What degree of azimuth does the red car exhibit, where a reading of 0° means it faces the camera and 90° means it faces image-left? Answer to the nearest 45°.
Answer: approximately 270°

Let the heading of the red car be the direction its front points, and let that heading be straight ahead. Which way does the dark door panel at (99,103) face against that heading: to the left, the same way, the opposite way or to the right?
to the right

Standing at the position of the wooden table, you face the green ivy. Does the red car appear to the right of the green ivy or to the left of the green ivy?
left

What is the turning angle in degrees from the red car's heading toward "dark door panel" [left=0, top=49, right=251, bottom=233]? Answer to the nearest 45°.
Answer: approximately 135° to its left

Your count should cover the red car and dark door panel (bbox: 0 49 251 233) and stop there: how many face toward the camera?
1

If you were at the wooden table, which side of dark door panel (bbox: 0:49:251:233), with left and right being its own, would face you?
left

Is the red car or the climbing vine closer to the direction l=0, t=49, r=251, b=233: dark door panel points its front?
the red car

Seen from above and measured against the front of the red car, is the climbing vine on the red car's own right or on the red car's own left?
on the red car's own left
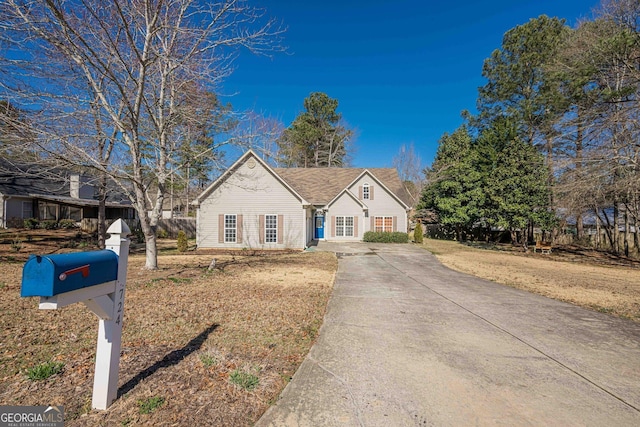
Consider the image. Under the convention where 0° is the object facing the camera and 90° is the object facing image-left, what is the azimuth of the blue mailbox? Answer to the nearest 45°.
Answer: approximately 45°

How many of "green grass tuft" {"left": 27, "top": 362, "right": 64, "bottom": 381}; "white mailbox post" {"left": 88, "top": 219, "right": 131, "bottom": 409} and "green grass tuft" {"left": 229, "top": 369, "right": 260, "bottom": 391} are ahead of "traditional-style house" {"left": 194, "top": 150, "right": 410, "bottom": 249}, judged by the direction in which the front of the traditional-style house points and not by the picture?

**********

> What is required: Update all of the items above by changing "wooden table" to "kitchen counter" everywhere and leaving the remaining text unchanged. Omit the pictures from your answer.

> Answer for this exercise:
What degree of azimuth does the red car exhibit, where a reading of 0° means it faces the camera and 90° means it faces image-left? Answer to the nearest 45°.
Answer: approximately 270°

Let the heading of the red car be the direction its front points, and let that heading be straight ahead. Which way does the dark door panel at (99,103) face against that heading: to the left, the same way, the opposite way or to the right?
to the right

Standing at the position of the kitchen counter, you face the green ivy. Does the red car appear to the right of the green ivy or to the left of the green ivy?
left

What is the turning angle in degrees from the red car's heading toward "dark door panel" [left=0, top=49, right=251, bottom=233]? Answer to the nearest 45°.
Answer: approximately 135° to its left

Your count should cover the red car and dark door panel (bbox: 0 49 251 233) and stop there: how many face toward the camera?
1

If you were at the kitchen counter, which side of dark door panel (bbox: 0:49:251:233), with left and right being its own, would face you?
left

Is the red car or the climbing vine closer to the direction l=0, t=49, r=251, b=233: dark door panel points its front?
the red car

Seen from above and measured against the front of the red car, is the climbing vine on the red car's own right or on the red car's own left?
on the red car's own left
Consider the image. Under the convention where 0° is the object facing the camera and 90° is the object facing image-left, what is the azimuth of the blue mailbox? Answer to the nearest 45°.
Answer: approximately 45°

How many of "green grass tuft" {"left": 27, "top": 362, "right": 64, "bottom": 381}; "white mailbox post" {"left": 88, "top": 219, "right": 131, "bottom": 409} and "green grass tuft" {"left": 229, "top": 369, "right": 260, "bottom": 391} are ahead of "traditional-style house" {"left": 194, "top": 150, "right": 410, "bottom": 249}, judged by the direction in which the front of the traditional-style house points and not by the picture?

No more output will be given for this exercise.